In yet another instance of congressional legislation of foreign policy, beginning in 1979 the secretary of state was mandated by statute every year to examine all available intelligence to determine which countries had provided material aid to terrorists. I commissioned the review on Pakistan in 1994, during the year I worked for the under secretary of state. For several years running during the nineties, Pakistan came
very close to being placed on the State Sponsors List. Had that happened, Pakistan, a key U.S. ally just a few years before, would have been relegated to the status of a rogue state, joining the likes of Iran and North Korea. Fearing the long-term consequences of such a move, U.S. policymakers took refuge, barely, in the fact that the damning intelligence on Pakistan could not quite meet a legal standard.
In May 1998, India formally tested a series of nuclear warheads. Despite strenuous efforts by the United States, which offered a lifting of sanctions, access to weapons, and other blandishments, Pakistan followed suit within days, conducting five weapons tests of its own. Washington was deeply annoyed. In the summer of 1999, Pakistan brazenly infiltrated regular army troops across the Line of Control in the mountainous Kargil district of Kashmir, setting off a brief but sharp conflict with India. By the time I arrived in July 1999, U.S. relations with Pakistan were at an absolute low; it was hard to imagine how they could be worse. But within a few months, on October 12, General Pervaiz Musharraf, the chief of Army Staff, overthrew Nawaz Sharif, Pakistan’s democratically elected prime minister, in a bloodless coup.
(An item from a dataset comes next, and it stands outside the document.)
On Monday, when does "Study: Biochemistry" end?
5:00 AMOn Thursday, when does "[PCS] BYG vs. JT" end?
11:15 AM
Under Sharif, corruption had been so rampant, and his systematic abuse of democratic institutions so egregious, that the U.S. Embassy judged at the time that his overthrow in a military coup enhanced the chances for positive democratic change in the country. Nonetheless, for having toppled an elected government, U.S. law imposed yet further American sanctions on the military regime of General Musharraf.
None of this might have mattered very much to most Americans; after all, the United States had largely washed its hands of South-Central Asia after the Soviet withdrawal from Afghanistan in 1989. When the formerly Soviet-supported Afghan Communist government of Mohammed Najibullah finally fell in 1992, the many Afghan warlords formerly supported by the United States and Pakistan fell to fighting among themselves. Afghanistan descended into political anarchy, and Kabul was laid waste in fratricidal warfare. Thirteen years of continuous conflict had weakened traditional tribal structures throughout the country; warlords and petty strongmen commanding armed militias, free of the constraints and responsibilities of traditional tribal leadership, terrorized much of the country.